◆ 任务要求
1. 按原文的说明,数组长度小于 1 时,argmax 函数以哪个错误码终止程序?
2. 抄写原文中从含有“argmax 需要我们输入一个数组和数组长度,返回该数组中最大元素的下标。”的文字开始、到“the smallest index.”结束的那一段。

◆ 原文
『 CS61C 』Project 2 Classify

Part A

Task 2: ReLU

Concept

这一节需要我们实现 relu 函数,该函数输入一个数组和数组长度,需要把数组内的负数元素置为 0。

image-20221007122605265

Code

loop_start:
	addi sp,sp,-4
	sw s0,0(sp)
	li t0,0

loop:
	beq t0,a1,loop_end      # if  t0 == length go
	slli t1 , t0, 2	        # offset, t1 = t0 * 4
	add s0,a0,t1            # s0 = &a0[t0]
	lw t2,0(s0)	            # t2 = a0[t0]
	bge t2,x0,loop_continue # if t2 >= 0 go
	sw x0,0(s0)             # else a0[t0] = 0
loop_continue:
	addi t0,t0,1            # t0 = t0 + 1
	j loop
loop_end:
	# Epilogue
	lw s0,0(sp)
	addi sp,sp,4
	ret
error:
	li a0,36
	j exit

Task 3: Argmax

Concept

argmax 需要我们输入一个数组和数组长度,返回该数组中最大元素的下标。

Code

.globl argmax

.text
# =================================================================
# FUNCTION: Given a int array, return the index of the largest
#   element. If there are multiple, return the one
#   with the smallest index.
# Arguments:
#   a0 (int*) is the pointer to the start of the array
#   a1 (int)  is the # of elements in the array
# Returns:
#   a0 (int)  is the first index of the largest element
# Exceptions:
#   - If the length of the array is less than 1,
#     this function terminates the program with error code 36
# =================================================================
argmax:
	# Prologue
	li t0,1
	blt a1,t0,error

loop_start:
	addi sp,sp,-4
	sw s0,0(sp)
	li t0,1
	li t3,0	                # max_index = 0
	lw t4,0(a0)             # max_value = num[0]

loop:
	beq t0,a1,loop_end      # if  t0 == length go
	slli t1 , t0, 2	        # offset, t1 = t0 * 4
	add s0,a0,t1            # s0 = &num[t0]
	lw t2,0(s0)	            # t2 = num[t0]
	blt t2,t4,loop_continue # if t2 < max_value  go
	mv t3,t0                # else max_index = t0
	mv t4,t2                #      max_value = t4
loop_continue:
	addi,t0,t0,1
	j loop
loop_end:
	# Epilogue
	mv a0,t3
	lw s0,0(sp)

◆ 数据部分
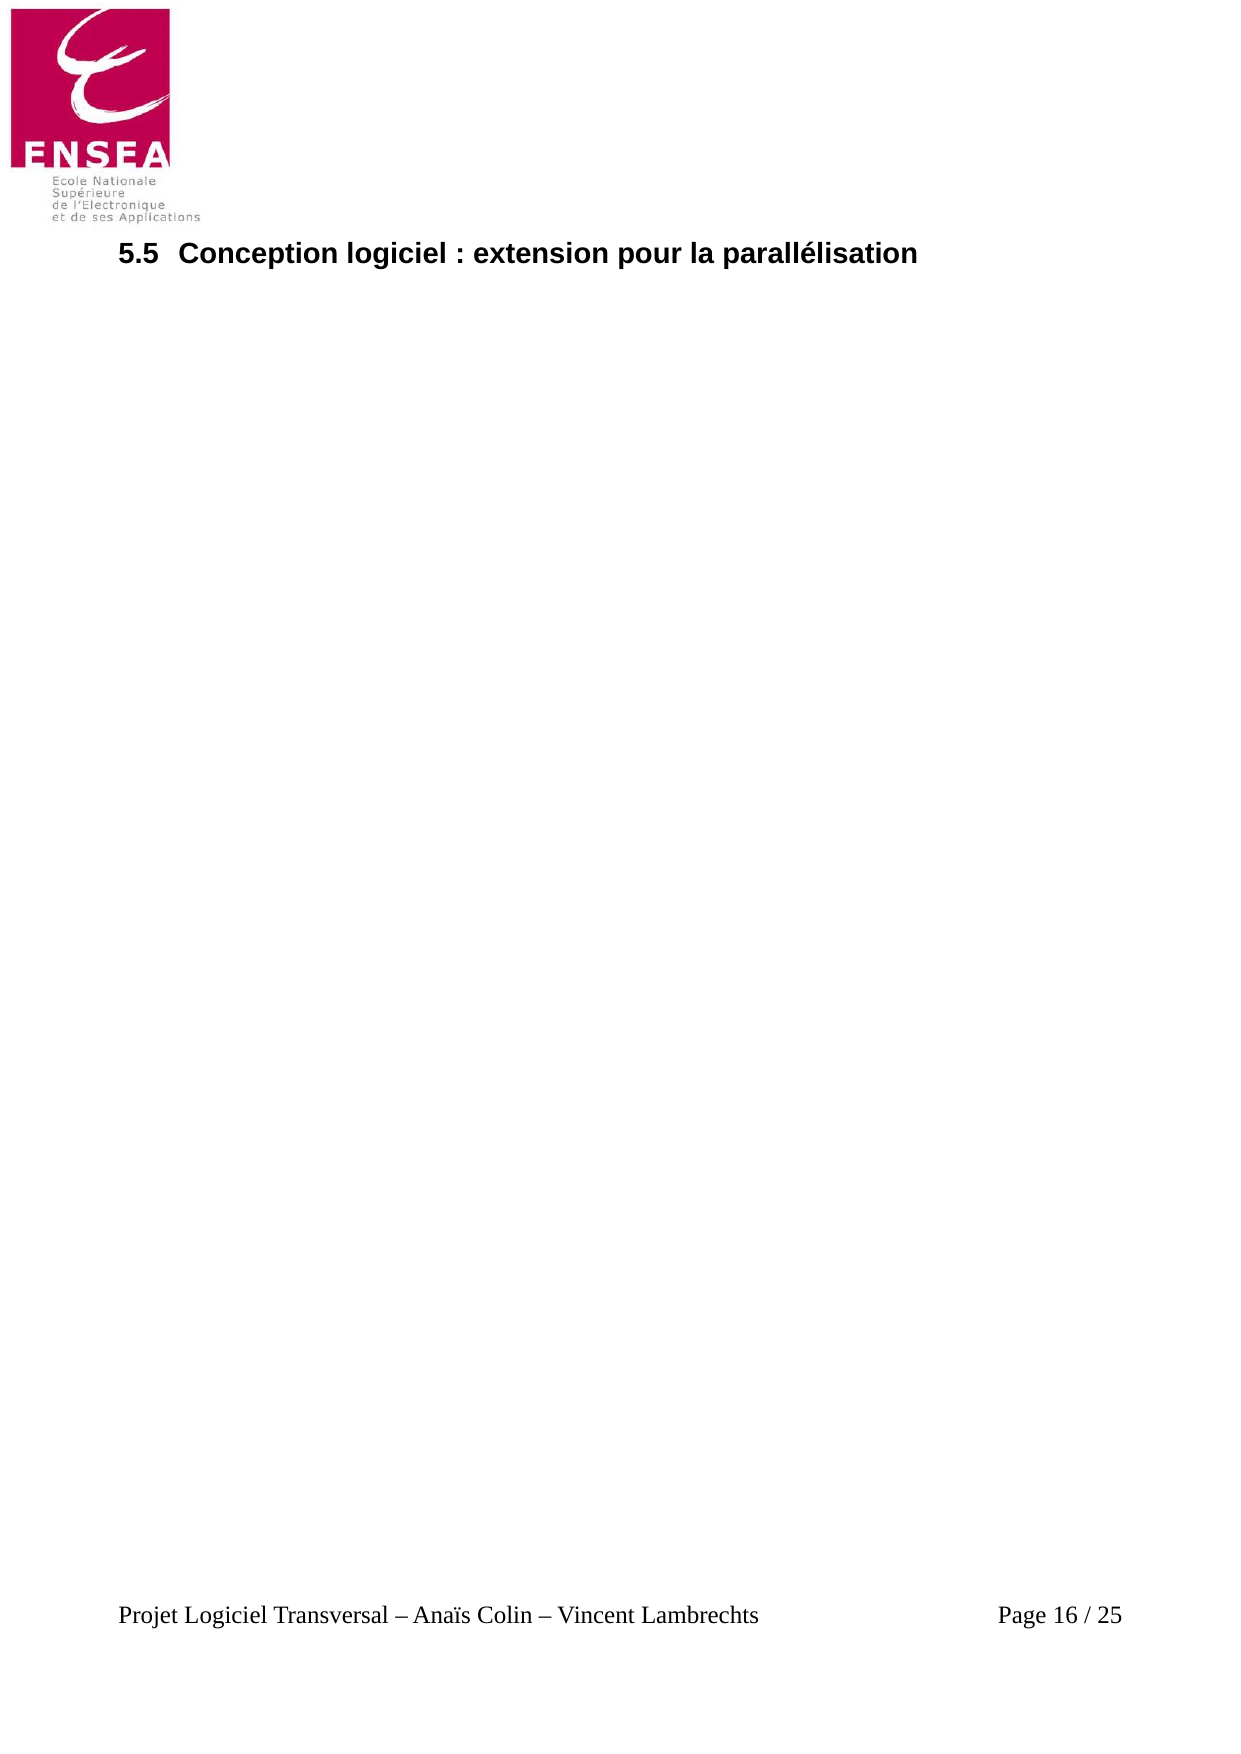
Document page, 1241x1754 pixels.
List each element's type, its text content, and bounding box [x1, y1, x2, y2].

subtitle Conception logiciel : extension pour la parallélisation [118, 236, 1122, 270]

◆ 答案汇总
1. 错误码 36。

2.
argmax 需要我们输入一个数组和数组长度,返回该数组中最大元素的下标。

Code

.globl argmax

.text
# =================================================================
# FUNCTION: Given a int array, return the index of the largest
#   element. If there are multiple, return the one
#   with the smallest index.